If --compress was used, the files are decompressed on open. read(), readinto(), readline(), readlines() are available. However, seek() and tell() are not available. open(file,"rb") uses very little RAM. open(file,"r") will buffer the complete file in RAM.

Unit tests

The /test folder on github has unit tests.

Dependencies

These standard MicroPython libraries are needed: sys, os, io.BytesIO, io.StringIO, collections.OrderedDict and errno. If --compress is used, deflate is needed. Deflate is present in MicroPython 1.20 or later.

Python 3.10 or later must be installed on the PC. Probably earlier versions of Python will work too.

The code is MicroPython/Python only. No C/C++ code.
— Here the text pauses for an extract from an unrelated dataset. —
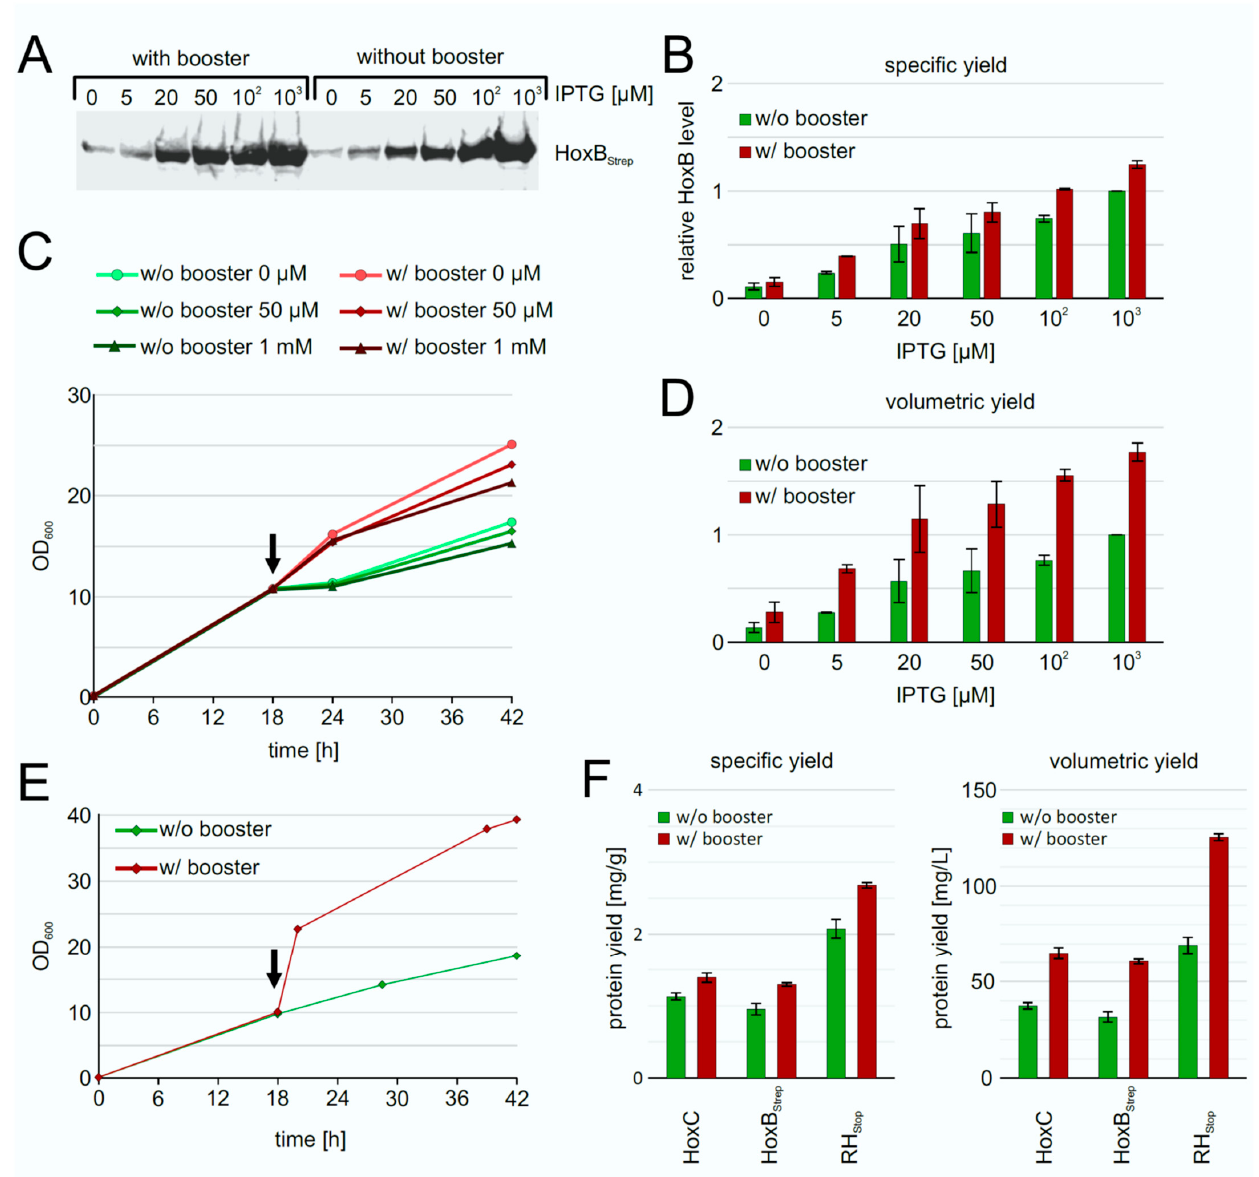
Figure 5. Heterologous production of RH by strain BQF8RH grown in EnPresso B medium with or without addition of booster. Cells were cultivated in deepwell plates at 30 ° C as described in Materials and Methods. RH production was induced with varying IPTG concentrations. ( A ) Analysis of HoxB production by Western blotting with anti-Strep-tag antibodies. ( B ) Calculation of the specific HoxB yield normalized to the yield in non-boosted cultures induced with 1 mM IPTG. ( C ) Growth curve of representative cultures. The black arrow indicates the induction point. ( D ) Calculation of the volumetric HoxB yield normalized as in B . ( E ) Growth curves of strain BQF8RH in 50 mL EnPresso medium with or without booster in UYF. ( F ) Calculation of specific and volumetric RH yield from strain BQF8RH as grown in E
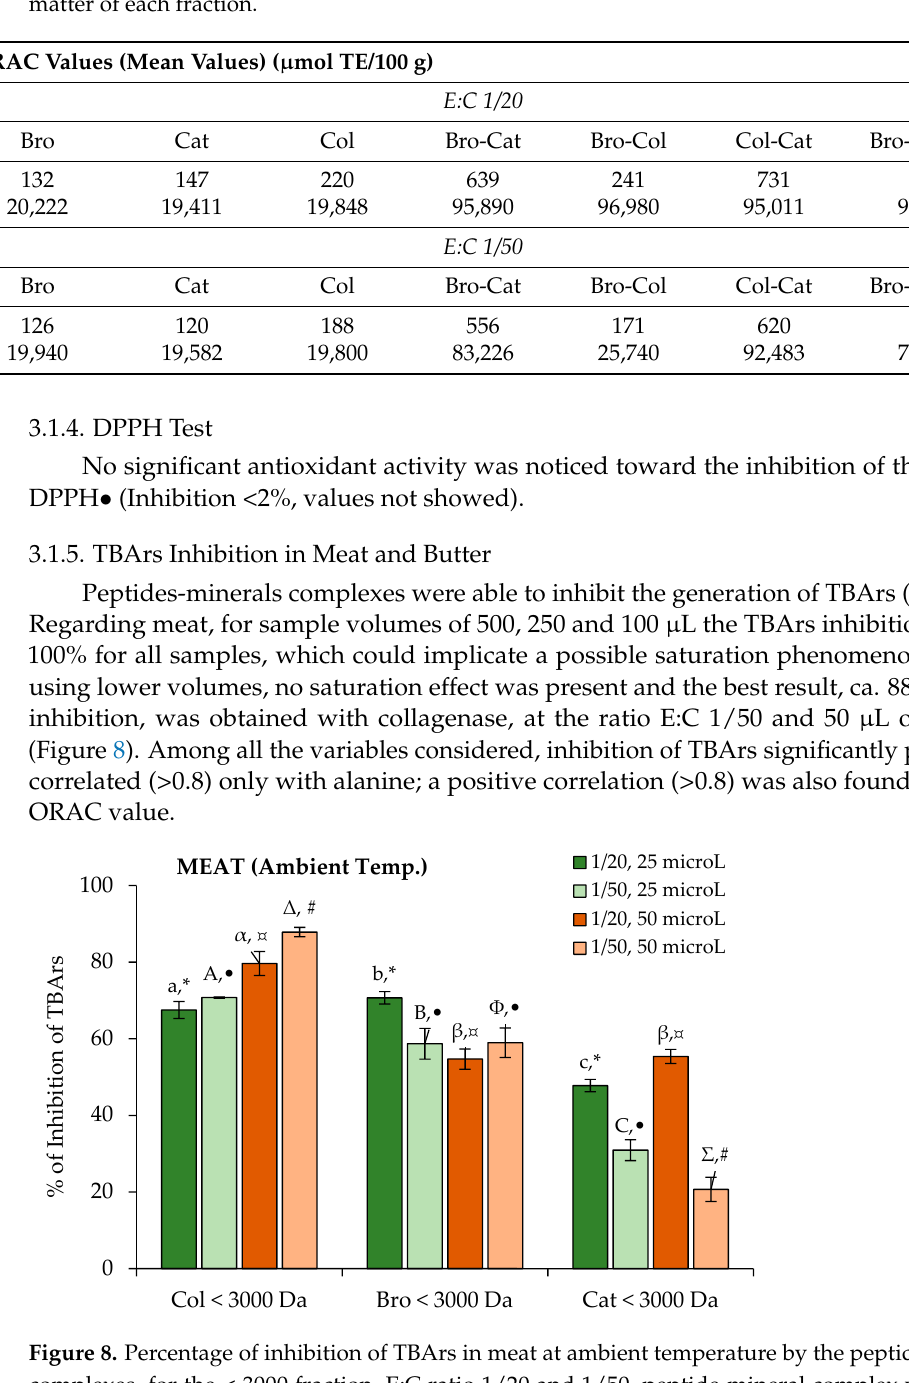
Table 4. ORAC values at the E:C ratio 1/20 and 1/50, for 100 g of solution and for 100 g of solid matter of each fraction.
There are no processor or board specific dependencies.

Changes fron version 1

Version number 2. If you are using version 1, please regenerate the output .py files with the new version of freezefs as they are incompatible.

Addedd --compress and --overwrite switches. Drivers for extracting and mounting are now included. freezefs is now pip installable.

Compatibility with MicroPython/Python versions

Tested with MicroPython 1.20 and Python 3.10.7 and 3.11.4.

Copyright and license

Source code and documentation Copyright (c) 2023 Hermann Paul von Borries.

This software and documentation is licensed according to the MIT license:

Permission is hereby granted, free of charge, to any person obtaining a copy of this software and associated documentation files (the "Software"), to deal in the Software without restriction, including without limitation the rights to use, copy, modify, merge, publish, distribute, sublicense, and/or sell copies of the Software, and to permit persons to whom the Software is furnished to do so, subject to the following conditions:

The above copyright notice and this permission notice shall be included in all copies or substantial portions of the Software.

THE SOFTWARE IS PROVIDED "AS IS", WITHOUT WARRANTY OF ANY KIND, EXPRESS OR IMPLIED, INCLUDING BUT NOT LIMITED TO THE WARRANTIES OF MERCHANTABILITY, FITNESS FOR A PARTICULAR PURPOSE AND NONINFRINGEMENT. IN NO EVENT SHALL THE AUTHORS OR COPYRIGHT HOLDERS BE LIABLE FOR ANY CLAIM, DAMAGES OR OTHER LIABILITY, WHETHER IN AN ACTION OF CONTRACT, TORT OR OTHERWISE, ARISING FROM, OUT OF OR IN CONNECTION WITH THE SOFTWARE OR THE USE OR OTHER DEALINGS IN THE SOFTWARE.